▶ [ACTIVITY] Will you write out every line of the listing below word for word, leaving the pictures out of your answer?

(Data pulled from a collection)
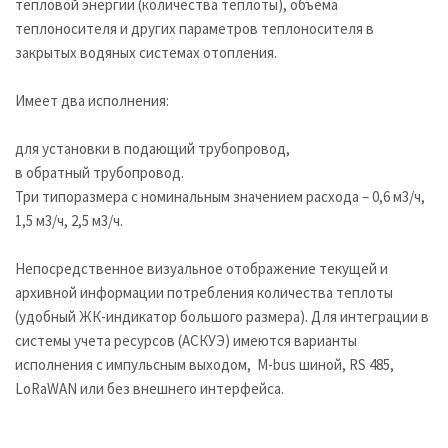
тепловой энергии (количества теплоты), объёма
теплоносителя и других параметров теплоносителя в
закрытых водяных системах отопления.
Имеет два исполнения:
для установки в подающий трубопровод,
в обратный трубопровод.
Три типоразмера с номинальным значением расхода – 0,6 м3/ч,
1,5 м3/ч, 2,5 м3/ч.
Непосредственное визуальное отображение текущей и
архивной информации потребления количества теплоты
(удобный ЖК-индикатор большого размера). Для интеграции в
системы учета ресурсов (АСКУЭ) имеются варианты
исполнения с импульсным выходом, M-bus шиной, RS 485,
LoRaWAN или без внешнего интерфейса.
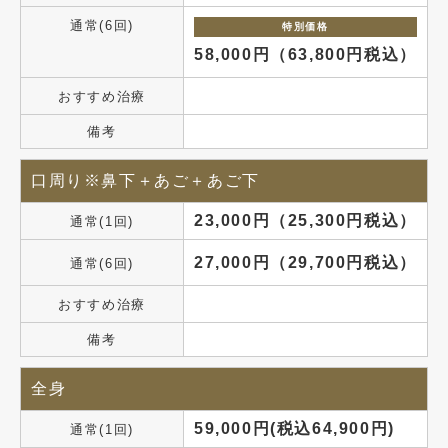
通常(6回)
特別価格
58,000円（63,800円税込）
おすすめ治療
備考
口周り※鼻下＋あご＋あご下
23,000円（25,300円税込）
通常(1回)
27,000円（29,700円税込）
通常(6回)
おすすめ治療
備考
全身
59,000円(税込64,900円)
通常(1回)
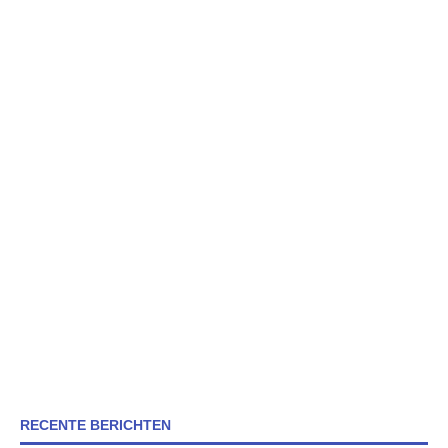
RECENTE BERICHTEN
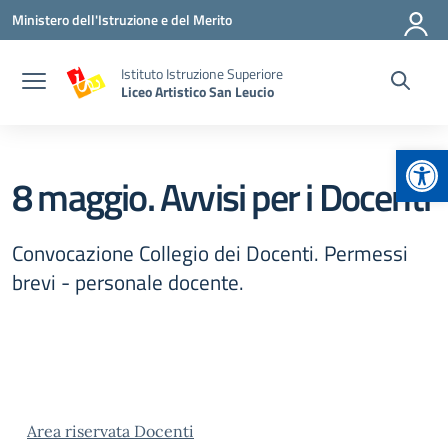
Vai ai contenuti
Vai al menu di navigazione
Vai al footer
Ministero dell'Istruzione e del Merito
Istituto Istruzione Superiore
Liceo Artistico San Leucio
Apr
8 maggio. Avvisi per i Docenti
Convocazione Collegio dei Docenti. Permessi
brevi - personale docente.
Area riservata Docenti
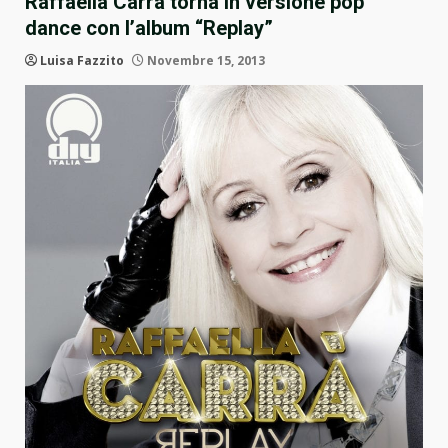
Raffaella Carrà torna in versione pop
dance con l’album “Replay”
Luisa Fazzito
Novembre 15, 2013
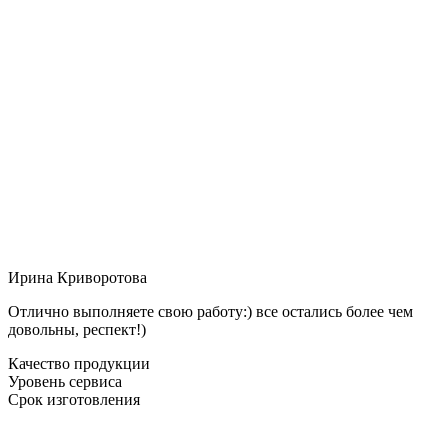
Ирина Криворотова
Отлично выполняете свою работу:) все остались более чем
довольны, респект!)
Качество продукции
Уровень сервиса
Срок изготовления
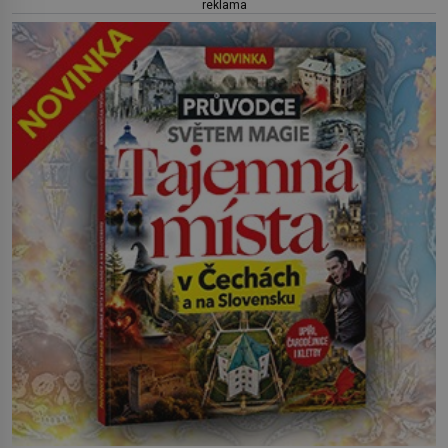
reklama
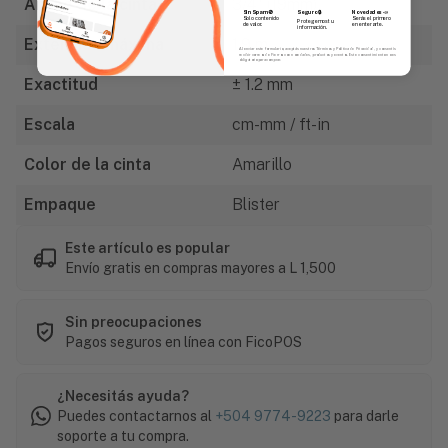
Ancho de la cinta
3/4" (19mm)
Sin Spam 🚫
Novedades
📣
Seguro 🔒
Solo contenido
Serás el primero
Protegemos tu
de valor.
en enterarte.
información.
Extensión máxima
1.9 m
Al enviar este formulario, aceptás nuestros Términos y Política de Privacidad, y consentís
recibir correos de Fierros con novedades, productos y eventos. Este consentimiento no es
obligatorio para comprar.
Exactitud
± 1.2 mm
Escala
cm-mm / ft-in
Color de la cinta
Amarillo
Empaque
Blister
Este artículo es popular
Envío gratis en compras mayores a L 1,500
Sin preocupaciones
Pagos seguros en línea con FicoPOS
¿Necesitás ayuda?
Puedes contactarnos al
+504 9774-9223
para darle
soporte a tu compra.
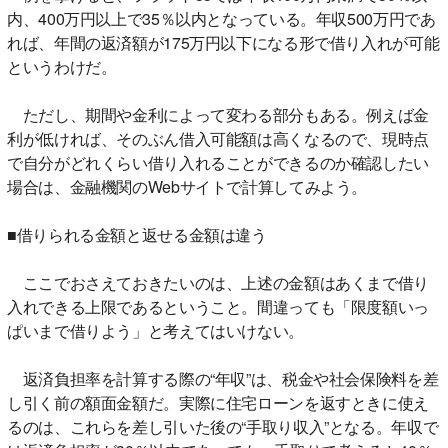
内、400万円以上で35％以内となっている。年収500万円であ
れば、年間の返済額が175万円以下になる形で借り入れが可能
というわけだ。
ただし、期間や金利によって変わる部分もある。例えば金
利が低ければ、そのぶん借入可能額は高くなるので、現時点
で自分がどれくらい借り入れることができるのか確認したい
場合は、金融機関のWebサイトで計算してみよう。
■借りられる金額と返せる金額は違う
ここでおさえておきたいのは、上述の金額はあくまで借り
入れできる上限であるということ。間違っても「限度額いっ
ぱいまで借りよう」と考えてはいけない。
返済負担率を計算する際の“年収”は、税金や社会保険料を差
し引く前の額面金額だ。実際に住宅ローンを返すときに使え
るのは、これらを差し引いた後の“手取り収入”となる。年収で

▶ [TASK RESPONSE]
тепловой энергии (количества теплоты), объёма
теплоносителя и других параметров теплоносителя в
закрытых водяных системах отопления.
Имеет два исполнения:
для установки в подающий трубопровод,
в обратный трубопровод.
Три типоразмера с номинальным значением расхода – 0,6 м3/ч,
1,5 м3/ч, 2,5 м3/ч.
Непосредственное визуальное отображение текущей и
архивной информации потребления количества теплоты
(удобный ЖК-индикатор большого размера). Для интеграции в
системы учета ресурсов (АСКУЭ) имеются варианты
исполнения с импульсным выходом, M-bus шиной, RS 485,
LoRaWAN или без внешнего интерфейса.
通常(6回)
特別価格
58,000円（63,800円税込）
おすすめ治療
備考
口周り※鼻下＋あご＋あご下
23,000円（25,300円税込）
通常(1回)
27,000円（29,700円税込）
通常(6回)
おすすめ治療
備考
全身
59,000円(税込64,900円)
通常(1回)
RECENTE BERICHTEN
Vai ai contenuti
Vai al menu di navigazione
Vai al footer
Ministero dell'Istruzione e del Merito
Istituto Istruzione Superiore
Liceo Artistico San Leucio
Apr
8 maggio. Avvisi per i Docenti
Convocazione Collegio dei Docenti. Permessi
brevi - personale docente.
Area riservata Docenti
Raffaella Carrà torna in versione pop
dance con l’album “Replay”
Luisa Fazzito
Novembre 15, 2013
Ирина Криворотова
Отлично выполняете свою работу:) все остались более чем
довольны, респект!)
Качество продукции
Уровень сервиса
Срок изготовления
reklama
Ancho de la cinta
3/4" (19mm)
Sin Spam 🚫
Novedades
📣
Seguro 🔒
Solo contenido
Serás el primero
Protegemos tu
de valor.
en enterarte.
información.
Extensión máxima
1.9 m
Al enviar este formulario, aceptás nuestros Términos y Política de Privacidad, y consentís
recibir correos de Fierros con novedades, productos y eventos. Este consentimiento no es
obligatorio para comprar.
Exactitud
± 1.2 mm
Escala
cm-mm / ft-in
Color de la cinta
Amarillo
Empaque
Blister
Este artículo es popular
Envío gratis en compras mayores a L 1,500
Sin preocupaciones
Pagos seguros en línea con FicoPOS
¿Necesitás ayuda?
Puedes contactarnos al
+504 9774-9223
para darle
soporte a tu compra.
内、400万円以上で35％以内となっている。年収500万円であ
れば、年間の返済額が175万円以下になる形で借り入れが可能
というわけだ。
ただし、期間や金利によって変わる部分もある。例えば金
利が低ければ、そのぶん借入可能額は高くなるので、現時点
で自分がどれくらい借り入れることができるのか確認したい
場合は、金融機関のWebサイトで計算してみよう。
■借りられる金額と返せる金額は違う
ここでおさえておきたいのは、上述の金額はあくまで借り
入れできる上限であるということ。間違っても「限度額いっ
ぱいまで借りよう」と考えてはいけない。
返済負担率を計算する際の“年収”は、税金や社会保険料を差
し引く前の額面金額だ。実際に住宅ローンを返すときに使え
るのは、これらを差し引いた後の“手取り収入”となる。年収で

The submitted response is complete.